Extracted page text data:
--------

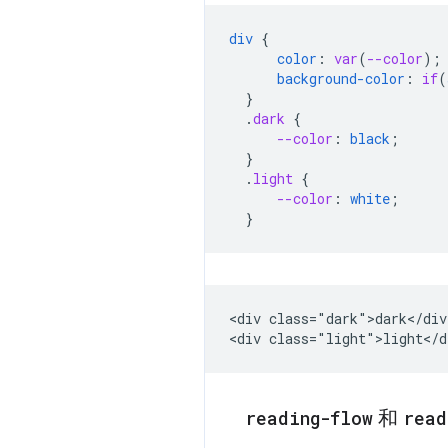
div
{
color
:
var
(
--color
);
background-color
:
if
(
}
.
dark
{
--color
:
black
;
}
.
light
{
--color
:
white
;
}
<div class="dark">dark</div>
reading-flow
和
read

--------

Repeat the records in full, exactly as they appear, but with the pictures removed.

div
{
color
:
var
(
--color
);
background-color
:
if
(
}
.
dark
{
--color
:
black
;
}
.
light
{
--color
:
white
;
}
<div class="dark">dark</div>
reading-flow
和
read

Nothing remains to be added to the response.